By most accounts, he reached these decisions without consulting any of the senior leadership of the diocese or the people in the programs affected. Virtually no one on the chancery staff knew of the changes until they were announced at a news conference two days after his appointment. Many parish staffs and priests would first learn of the changes when they read about them in the local or diocesan newspaper.

On the last day of work for the dismissed chancellor and vice chancellor and two members of the ministry center, people from across the diocese sent flowers and chancery support staff wore black as a sign of solidarity -- and mourning.

As his first year in office unfolded and as budgets were prepared for a new fiscal year, the new bishop’s priorities emerged:

•The budget of the Office of Peace and Justice was cut in half. One of two full-time staff positions was eliminated, and the other may be reduced.
•Support of the Diocesan Bolivian Mission, a relationship established with the La Paz archdiocese in 1963, was cut from $50,000 annually to $10,000 annually. Fr. Michael Gillgannon, the diocesan priest missioned to Bolivia since 1974, learned of the cut while home on leave in April.
•The Vocation Office went from a part-time priest vocation director to a full-time priest vocation director with a part-time priest assistant and additional support from the head of the newly established Office for Consecrated Life.
•A separate Respect Life Office was established to handle pro-life issues and battle stem-cell research.
•The diocesan-sponsored master’s program, administered for eight years by the Aquinas Institute of Theology, a Dominican school affiliated with Jesuit-run St.

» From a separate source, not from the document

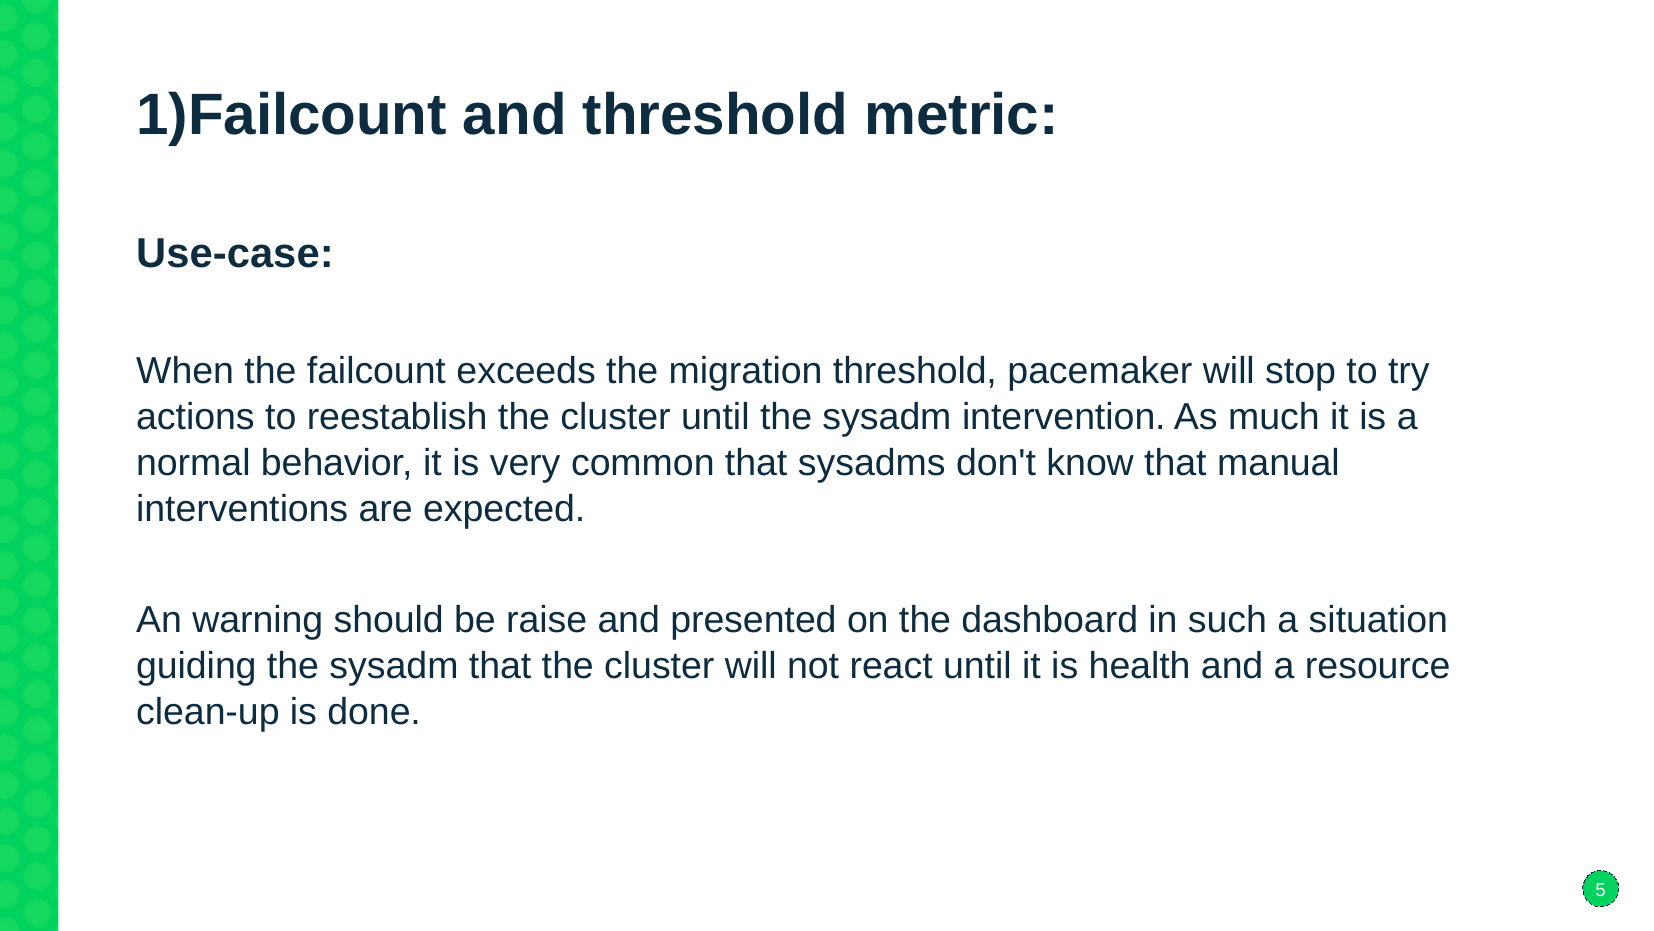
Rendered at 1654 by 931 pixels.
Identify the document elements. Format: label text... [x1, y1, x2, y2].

list Use-case: When the failcount exceeds the migration threshold, pacemaker will stop to try actions to reestablish the cluster until the sysadm intervention. As much it is a normal behavior, it is very common that sysadms don't know that manual interventions are expected. An warning should be raise and presented on the dashboard in such a situation guiding the sysadm that the cluster will not react until it is health and a resource clean-up is done. [121, 217, 1531, 825]
title 1)Failcount and threshold metric: [121, 37, 1531, 193]
picture [0, 0, 76, 931]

Louis University, was transferred to the Institute for Pastoral Theology at Florida-based Ave Maria University. Ave Maria is being developed by former Domino’s Pizza magnate Thomas Monaghan, who has funded a host of conservative Catholic efforts.

Finn upgraded a Latin Mass community, which has been meeting in a city parish, to a parish in its own right and appointed himself pastor. ( See accompanying story.) Later, he asked the parish that the Latin Mass community will be leaving to donate $250,000 of the estimated $1.5 million the Latin group needs to renovate the old church Finn gave them.

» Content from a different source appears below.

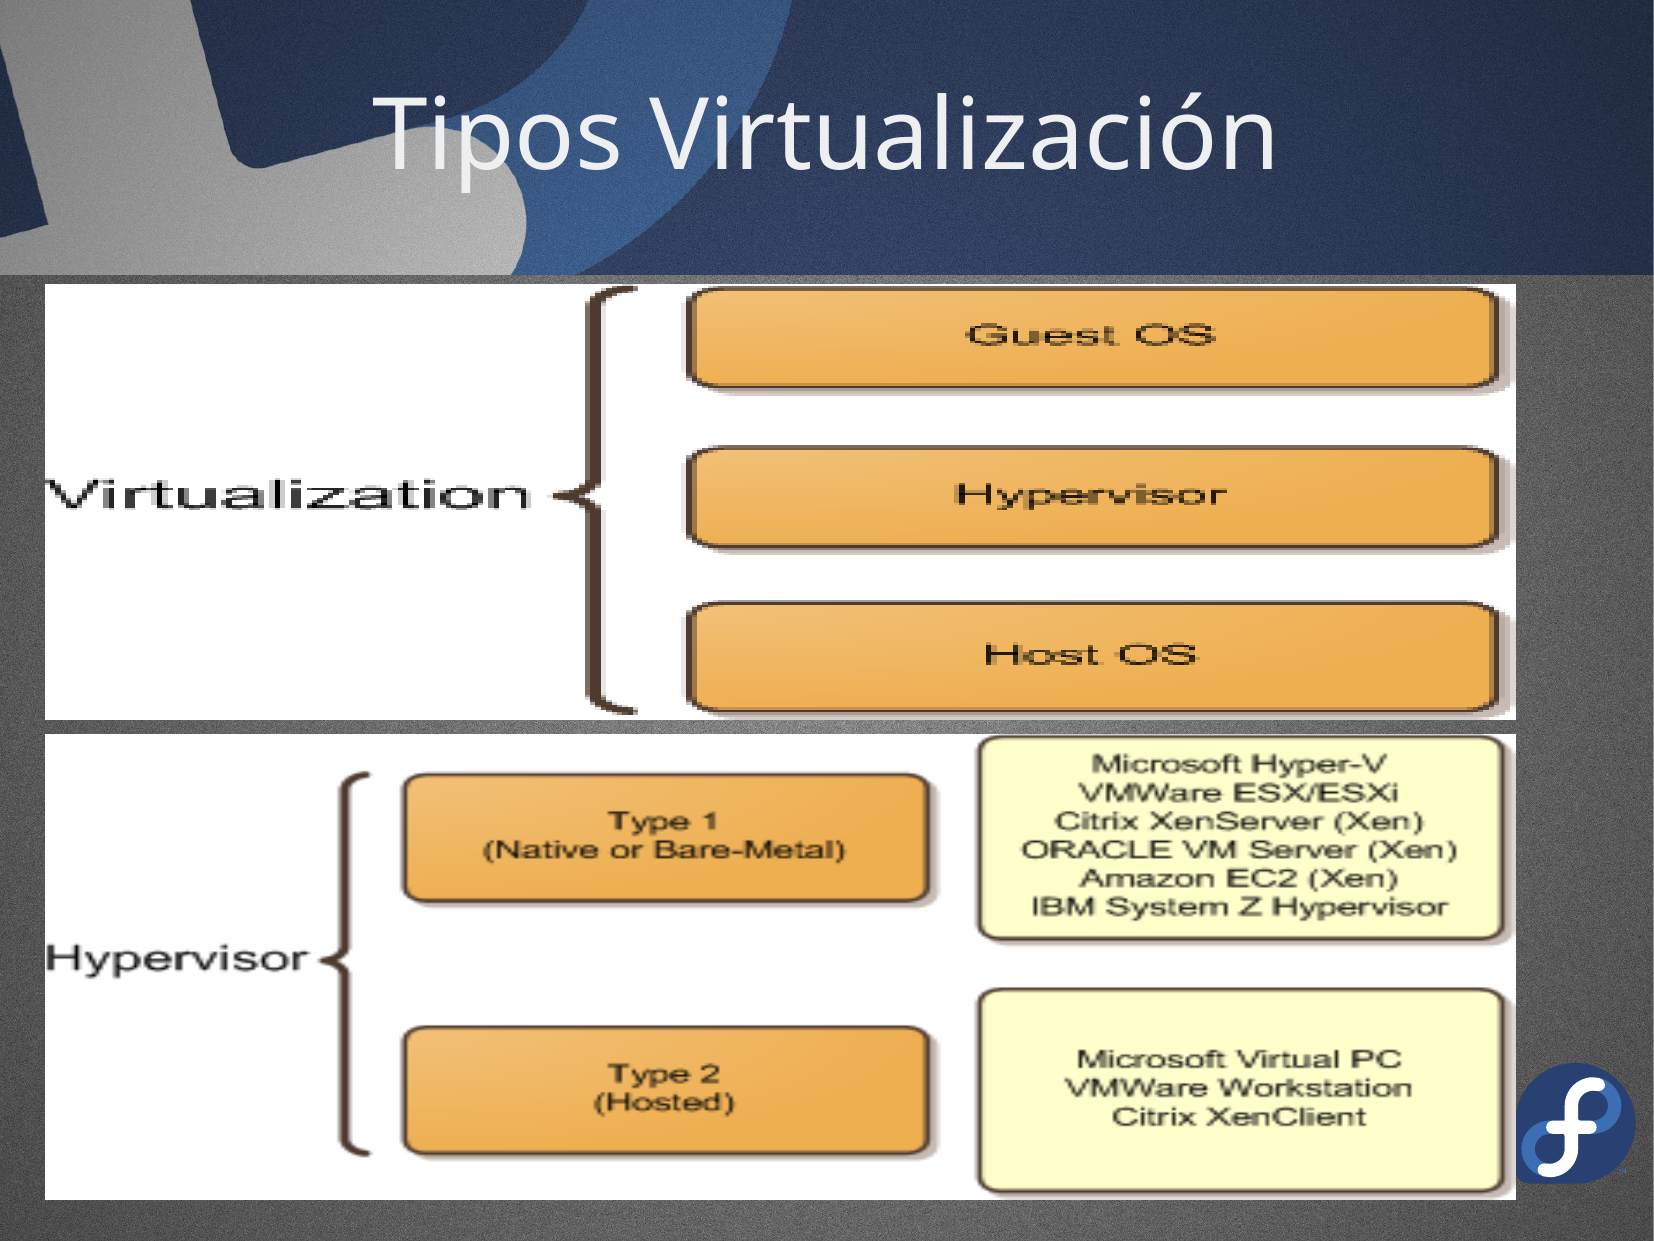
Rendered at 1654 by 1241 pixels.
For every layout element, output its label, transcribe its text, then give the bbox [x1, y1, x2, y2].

The new bishop “came with an agenda,” said Fr. Richard Carney, a priest for more than 50 years and a respected leader in the diocese. “He didn’t ask us who we are and what we are about. He looked at it from the vantage point of a coadjutor bishop and made decisions of what he was going to do about us. … Well, we’re not used to that kind of authoritarianism,” he said. “It didn’t show much respect for prior bishops who established it that way,” Carney said. “We feel beaten up.”

A lack of respect -- some say total disregard -- for what has been developed in the diocese during the past half-century was one of the foremost complaints among many in the diocese upset to find highly regarded structures and programs gone.